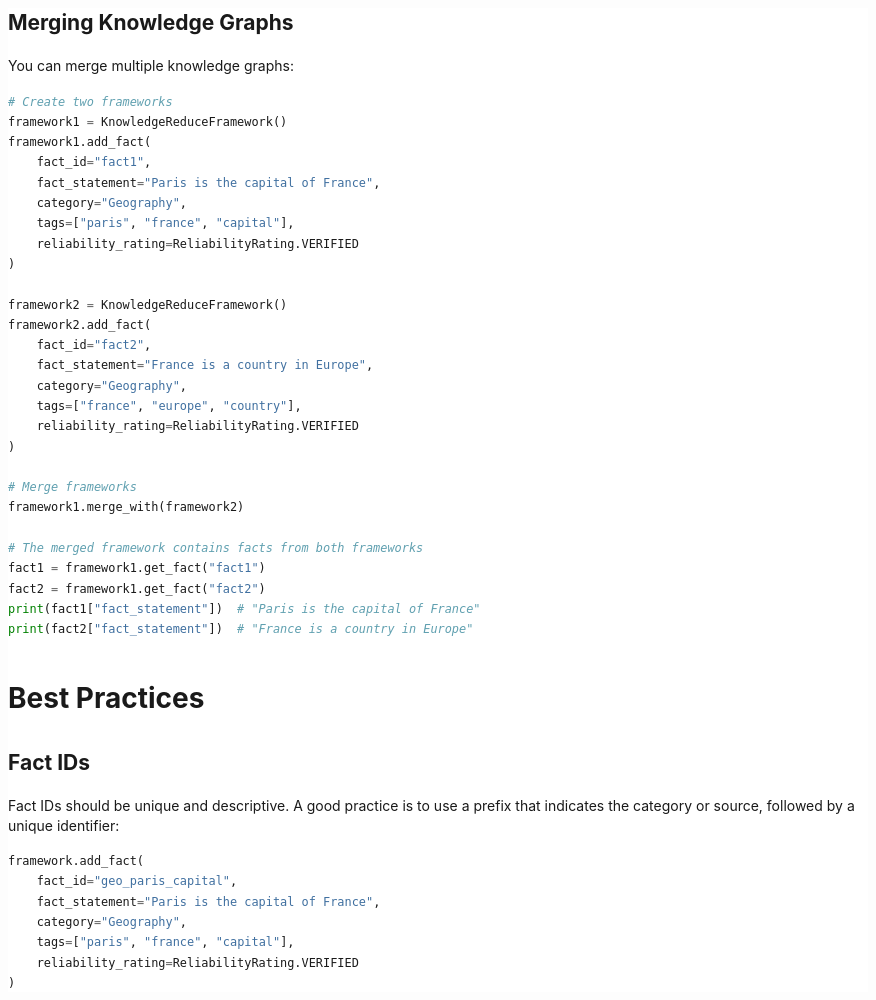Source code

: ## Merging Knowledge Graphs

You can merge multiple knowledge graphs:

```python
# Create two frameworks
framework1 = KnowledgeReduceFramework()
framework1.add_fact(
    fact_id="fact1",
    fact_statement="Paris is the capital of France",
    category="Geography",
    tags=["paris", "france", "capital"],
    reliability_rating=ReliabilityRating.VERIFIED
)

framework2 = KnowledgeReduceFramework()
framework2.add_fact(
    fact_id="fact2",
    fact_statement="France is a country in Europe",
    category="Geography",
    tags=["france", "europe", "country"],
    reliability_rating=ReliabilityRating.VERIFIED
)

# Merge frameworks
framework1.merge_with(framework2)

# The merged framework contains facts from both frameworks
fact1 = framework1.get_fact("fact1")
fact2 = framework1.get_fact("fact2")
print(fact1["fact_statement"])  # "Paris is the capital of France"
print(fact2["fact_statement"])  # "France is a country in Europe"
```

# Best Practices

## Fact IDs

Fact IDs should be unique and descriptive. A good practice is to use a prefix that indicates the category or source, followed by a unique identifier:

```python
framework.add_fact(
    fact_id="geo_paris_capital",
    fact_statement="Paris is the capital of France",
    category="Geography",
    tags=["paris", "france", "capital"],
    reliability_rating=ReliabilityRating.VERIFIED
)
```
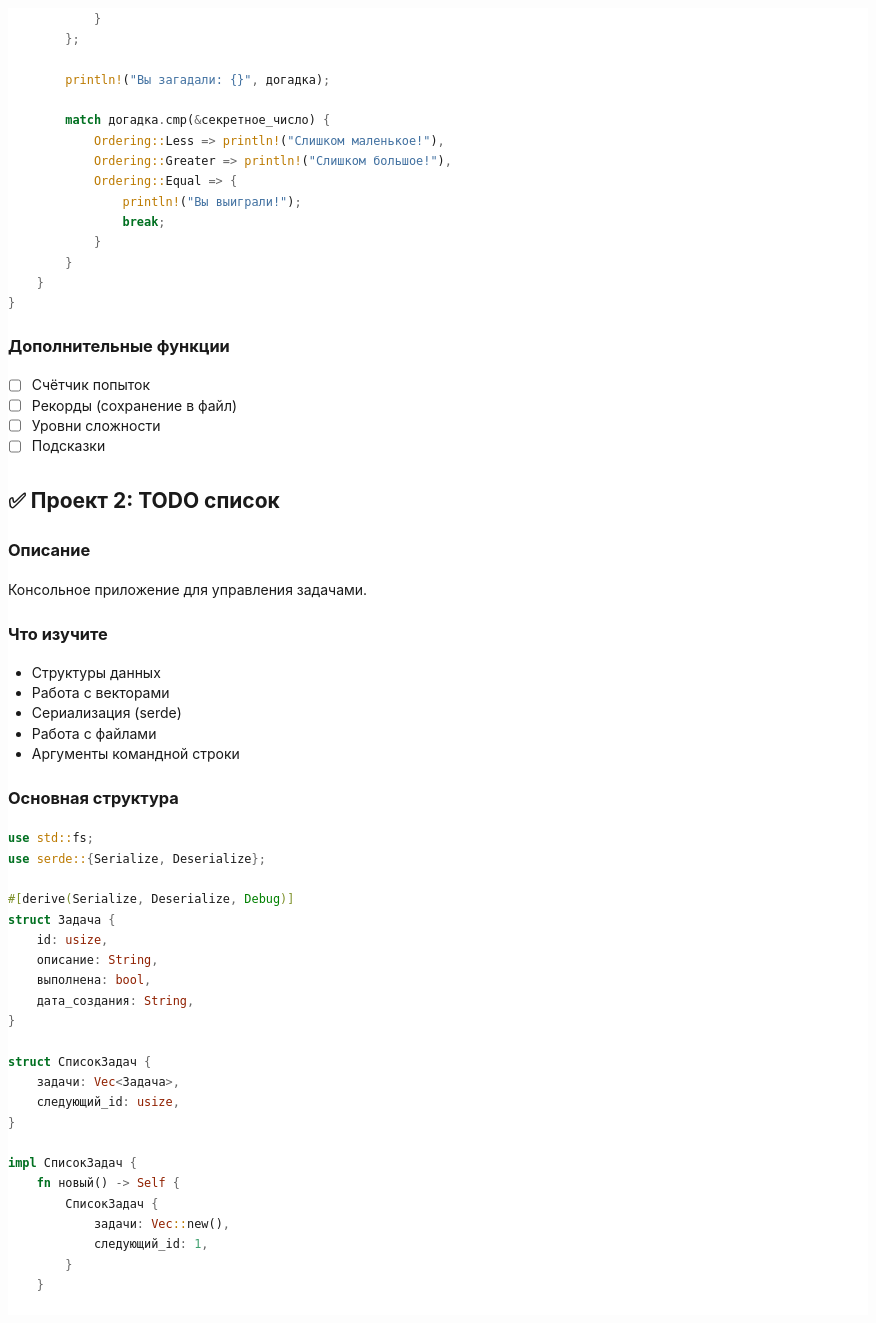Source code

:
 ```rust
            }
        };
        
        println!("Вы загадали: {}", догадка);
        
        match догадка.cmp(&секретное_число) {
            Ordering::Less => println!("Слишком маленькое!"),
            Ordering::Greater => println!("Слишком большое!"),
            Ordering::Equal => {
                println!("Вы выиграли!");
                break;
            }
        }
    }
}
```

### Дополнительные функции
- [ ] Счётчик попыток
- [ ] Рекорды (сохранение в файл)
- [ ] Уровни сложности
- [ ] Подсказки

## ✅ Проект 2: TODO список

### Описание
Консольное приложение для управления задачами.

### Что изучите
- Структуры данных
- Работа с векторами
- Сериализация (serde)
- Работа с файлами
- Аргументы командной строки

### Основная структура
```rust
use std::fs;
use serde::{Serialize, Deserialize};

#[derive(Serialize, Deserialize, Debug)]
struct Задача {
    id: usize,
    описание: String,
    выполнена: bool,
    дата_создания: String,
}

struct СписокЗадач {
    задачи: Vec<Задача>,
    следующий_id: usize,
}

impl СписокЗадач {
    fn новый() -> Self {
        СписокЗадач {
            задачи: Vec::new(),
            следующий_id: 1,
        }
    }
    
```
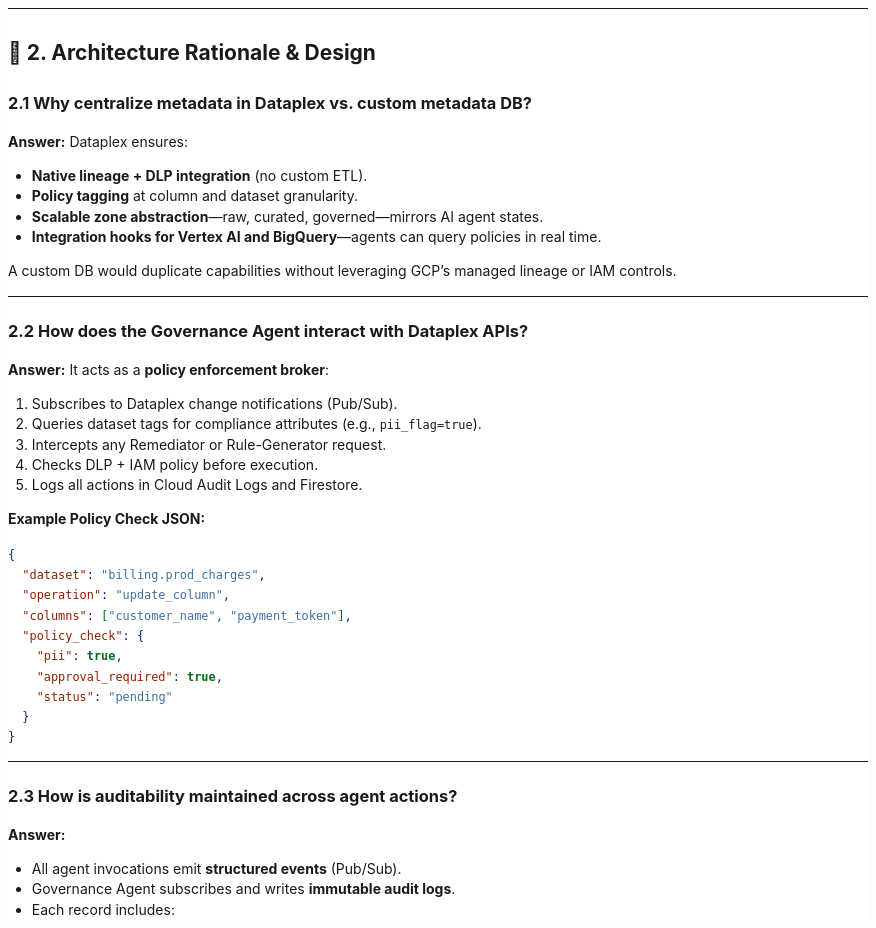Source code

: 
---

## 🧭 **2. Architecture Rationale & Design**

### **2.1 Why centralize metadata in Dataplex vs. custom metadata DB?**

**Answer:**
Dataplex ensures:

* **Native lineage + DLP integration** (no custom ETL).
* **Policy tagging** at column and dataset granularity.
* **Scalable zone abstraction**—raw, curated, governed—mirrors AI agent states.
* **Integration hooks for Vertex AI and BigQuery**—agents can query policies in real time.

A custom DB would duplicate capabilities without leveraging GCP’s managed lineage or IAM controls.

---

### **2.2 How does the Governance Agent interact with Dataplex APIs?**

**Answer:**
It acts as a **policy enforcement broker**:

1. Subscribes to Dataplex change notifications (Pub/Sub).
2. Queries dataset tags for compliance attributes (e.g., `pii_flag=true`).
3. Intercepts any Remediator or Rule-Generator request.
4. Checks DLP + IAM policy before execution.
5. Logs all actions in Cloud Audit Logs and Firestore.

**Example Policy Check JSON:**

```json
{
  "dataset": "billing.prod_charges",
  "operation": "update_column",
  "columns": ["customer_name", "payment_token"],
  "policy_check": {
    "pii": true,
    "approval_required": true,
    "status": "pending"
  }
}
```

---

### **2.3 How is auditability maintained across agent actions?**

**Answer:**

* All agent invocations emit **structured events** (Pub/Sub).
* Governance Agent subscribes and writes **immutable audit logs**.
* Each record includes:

## DESCRIPTION OF THE TASK
Select and copy every line of the material that holds the string "frameworks".

## ANSWER FOR THE TASK
# Create two frameworks
# Merge frameworks
# The merged framework contains facts from both frameworks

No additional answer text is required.